All of the work I've described today has followed the traditional path of 'determining the structures of proteins known to be biologically important.'2 And to someone like myself, the rate at which such structures are being generated seems very great. But, as many of you know, there are also plans to create so-called 'fast throughput' centers for protein crystallography to speed up this process, 'as in an assembly line.' And to generate, as well, a more comprehensive family of protein folds deduced by computer modeling from the great number of sequences now becoming available. There is the notion here that, with or without the aid of supercomputers like the IBM Blue Gene, these computational efforts will yield useful global structures for these proteins. On this logic, the next step - the one I’ve spoken of this morning - seems to some not to be a great hurdle: that is to proceed from either a detailed (or real) protein structure or from a global (or virtual) structure to an understanding of both its function and how it accomplishes this function. Some aspects of these enterprises may well turn out to be stimulating and useful - and some may be entertaining, as well. Certainly, the new conceptual and computational approaches, such as the use of phylogenetic profiles by Eisenberg and colleagues3 which discover functional links between different proteins, will be immensely revealing.
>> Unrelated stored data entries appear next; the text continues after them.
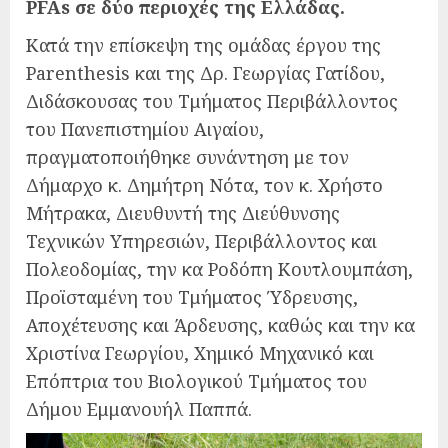
PFAs σε δύο περιοχές της Ελλάδας
.
Κατά την επίσκεψη της ομάδας έργου της
Parenthesis και της Δρ. Γεωργίας Γατίδου,
Διδάσκουσας του Τμήματος Περιβάλλοντος
του Πανεπιστημίου Αιγαίου,
πραγματοποιήθηκε συνάντηση με τον
Δήμαρχο κ. Δημήτρη Νότα, τον κ. Χρήστο
Μήτρακα, Διευθυντή της Διεύθυνσης
Τεχνικών Υπηρεσιών, Περιβάλλοντος και
Πολεοδομίας, την κα Ροδόπη Κουτλουμπάση,
Προϊσταμένη του Τμήματος Ύδρευσης,
Αποχέτευσης και Άρδευσης, καθώς και την κα
Χριστίνα Γεωργίου, Χημικό Μηχανικό και
Επόπτρια του Βιολογικού Τμήματος του
Δήμου Εμμανουήλ Παππά.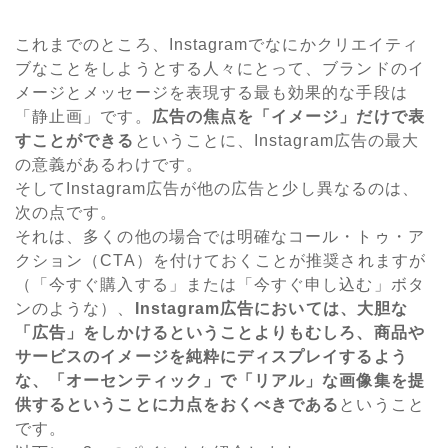
これまでのところ、Instagramでなにかクリエイティ
ブなことをしようとする人々にとって、ブランドのイ
メージとメッセージを表現する最も効果的な手段は
「静止画」です。
広告の焦点を「イメージ」だけで表
すことができる
ということに、Instagram広告の最大
の意義があるわけです。
そしてInstagram広告が他の広告と少し異なるのは、
次の点です。
それは、多くの他の場合では明確なコール・トゥ・ア
クション（CTA）を付けておくことが推奨されますが
（「今すぐ購入する」または「今すぐ申し込む」ボタ
ンのような）、
Instagram広告においては、大胆な
「広告」をしかけるということよりもむしろ、商品や
サービスのイメージを純粋にディスプレイするよう
な、「オーセンティック」で「リアル」な画像集を提
供するということに力点をおくべきである
ということ
です。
But I maintain my conviction that an understanding of functions will come - as it always has - from the creative insight of a few individuals. And that their understanding will be both inspired and constrained by the evidence for this solution. It is also plain that in many cases a detailed solution for one structure will disclose the ways in which other - more or less closely related structures - operate. I think that this route for discovery in science - this passage from seeing to knowing - has a great tradition whose lessons we should remember...or learn again."

References

[1] Wells, A.L., Lin, A.W., Chen, L., Safer, D., Cain, S.M., Hasson, T., Carragher, B.O., Milligan, R.A., Sweeney, H.L. Myosin VI is an actin-based motor that moves backward. Nature 401, 505-8 (Sept. 30, 1999).

[2] Thomas Steitz, cited in Wadman, M. U.S. plans giant effort on protein structure, Nature 400, 494 (Aug. 15, 1999).

[3] Eisenberg, D., et al. A combined algorithm for genome-wide prediction of protein function. Nature 402, 83-86 (Nov. 4, 1999).